Jones has been operating semi-overtly on the fringes of the broad musical mainstream for some time now, but the passing of time has happily not sanded the edges of his stance, which ensures he produces music with an uncommonly high degree of creativity – it doesn’t echo countless precedents.

That said, I can detect the influence of both Anthony Braxton and Marion Brown in this music. Jones has clearly drunk deeply of both when it comes to his appreciation for and utilisation of dynamics, silence and space, a point which emerges both starkly and lyrically on his reading of Ornette Coleman’s Sadness.

Roscoe Mitchell’s Nonaah has always had going for it many qualities, none of them superficial. Jones shows he is aware of this, and the consequent virtuosity which is apparent is that of a musician with something on his mind other than chord sequences and such vacuously mercurial notions as exemplary solo construction.

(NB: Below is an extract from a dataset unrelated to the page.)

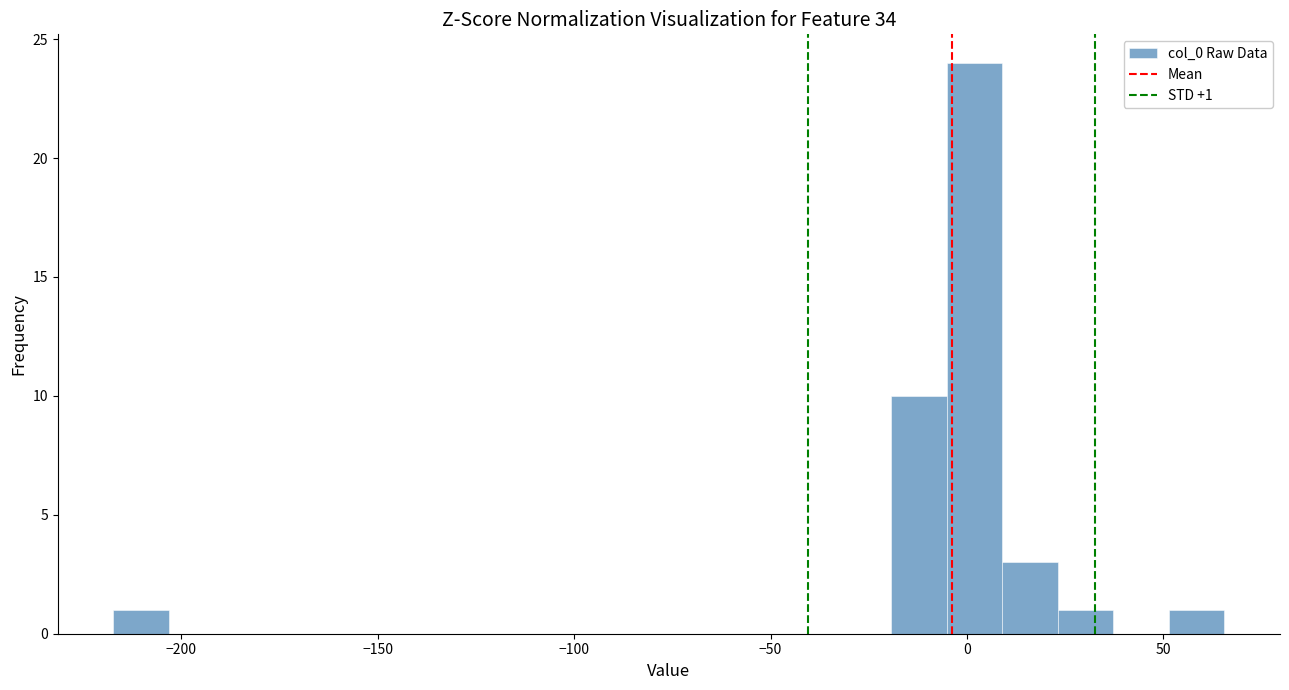

Read against the x-axis, roughly where is the centre of the tallest bar?

0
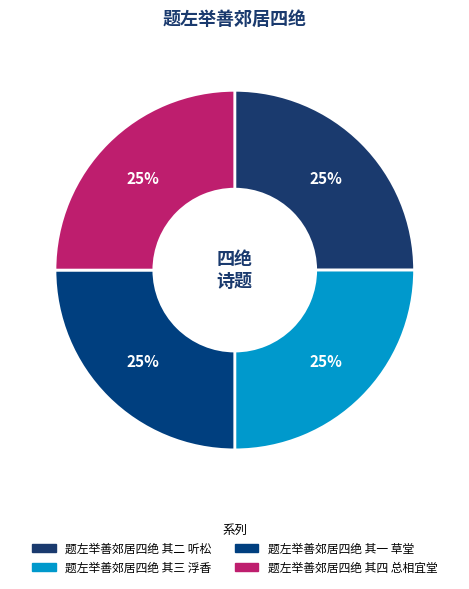

How many slices are in this pie chart?

4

On Beautiful Love he shows he’s not averse to the rhapsodic. Concern over such basic issues as note placement and overall pacing result in a performance made all the more lyrical by avoiding the expectations of anyone who looks to creative improvised music to provide them only with yet another facsimile of what they already know.

Discography
Figure No. 2; Sadness; Beautiful Love; Nonaah; Love In Outer Space (48.40)
Jones (as). Holocene, Portland, Oregon. 18 October 2019.